#### Estratto scelto:
=======
Cass. pen. Sez. I, Sent., (ud. 03-11-2011) 25-11-2011, n. 43765

Sentenza scelta dal dott. Domenico Cirasole direttore del sito giuridico http://www.gadit.it/

Svolgimento del processo – Motivi della decisione

1. – Con ordinanza, deliberata il 16 maggio 2011 e depositata il 18 giugno 2011, il Tribunale ordinario di Roma, in funzione di giudice distrettuale del riesame delle ordinanze che dispongono misure coercitive, ha confermato l’ordinanza del giudice per le indagini preliminari del Tribunale di quella stessa sede, 21 aprile 2011, di custodia cautelare in carcere a carico di C.S. e di F.L., indagati per il delitto di associazione finalizzata al traffico degli stupefacenti, ai sensi dell’art. 74 del Testo Unico delle leggi in materia di disciplina degli stupefacenti e sostanze psicotrope, prevenzione, cura e riabilitazione dei relativi stati di tossicodipendenza, approvato con D.P.R. 9 ottobre 1990, n. 309, per la partecipazione alla organizzazione capeggiata da M. G. e operante nella zona (OMISSIS), con permanenza protratta dal maggio 2008 al’agosto 2010, essendo addebitati: 1) a C., detto (OMISSIS), il "ruolo di stabile acquirente", unitamente a V.M., delle partite di stupefacente somministrate da S.D., custodite da V. e, quindi, consegnate a M.; 2) a F. il ruolo di collaboratore di C. (e V.), di spaccio e di riscossione dei crediti connessi al traffico.
=======
#### Dati registrati:
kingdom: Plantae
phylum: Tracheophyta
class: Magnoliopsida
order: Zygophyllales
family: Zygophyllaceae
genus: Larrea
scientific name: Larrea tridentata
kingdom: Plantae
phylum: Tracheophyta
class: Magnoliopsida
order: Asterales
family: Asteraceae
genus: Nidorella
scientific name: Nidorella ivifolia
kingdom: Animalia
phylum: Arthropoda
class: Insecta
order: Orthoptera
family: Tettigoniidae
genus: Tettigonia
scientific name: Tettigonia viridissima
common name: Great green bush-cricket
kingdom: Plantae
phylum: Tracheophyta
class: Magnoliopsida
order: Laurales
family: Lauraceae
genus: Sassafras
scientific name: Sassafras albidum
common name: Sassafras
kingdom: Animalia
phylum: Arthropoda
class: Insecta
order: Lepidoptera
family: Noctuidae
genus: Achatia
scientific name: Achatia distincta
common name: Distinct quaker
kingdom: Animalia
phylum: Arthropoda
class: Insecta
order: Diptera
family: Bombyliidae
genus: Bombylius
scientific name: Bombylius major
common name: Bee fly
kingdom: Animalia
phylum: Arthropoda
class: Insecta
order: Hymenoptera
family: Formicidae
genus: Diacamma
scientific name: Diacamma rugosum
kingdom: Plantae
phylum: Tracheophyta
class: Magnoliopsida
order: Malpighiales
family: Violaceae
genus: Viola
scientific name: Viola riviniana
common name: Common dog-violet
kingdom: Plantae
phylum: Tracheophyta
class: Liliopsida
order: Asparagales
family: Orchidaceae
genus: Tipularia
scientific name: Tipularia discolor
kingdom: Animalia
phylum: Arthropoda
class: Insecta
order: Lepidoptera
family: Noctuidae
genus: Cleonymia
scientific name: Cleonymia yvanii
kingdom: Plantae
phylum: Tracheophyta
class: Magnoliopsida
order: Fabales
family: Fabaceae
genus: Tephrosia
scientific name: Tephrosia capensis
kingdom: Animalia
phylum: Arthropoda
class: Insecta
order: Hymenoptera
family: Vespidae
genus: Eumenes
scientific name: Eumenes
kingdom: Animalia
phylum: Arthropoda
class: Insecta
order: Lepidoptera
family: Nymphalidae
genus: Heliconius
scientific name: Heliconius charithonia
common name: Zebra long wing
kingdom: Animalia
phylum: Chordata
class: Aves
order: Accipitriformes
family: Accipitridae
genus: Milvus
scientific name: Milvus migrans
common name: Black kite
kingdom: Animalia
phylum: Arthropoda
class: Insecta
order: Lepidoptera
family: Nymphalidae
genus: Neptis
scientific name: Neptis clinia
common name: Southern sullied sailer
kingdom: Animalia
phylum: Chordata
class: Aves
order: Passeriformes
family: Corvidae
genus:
=======
#### Obiettivo indicato:
Elenca tutte le persone che nella sentenza compaiono con due iniziali, scrivendole come appaiono la prima volta.

#### Risultato del compito:
C.S.
F.L.
M. G.
V.M.
S.D.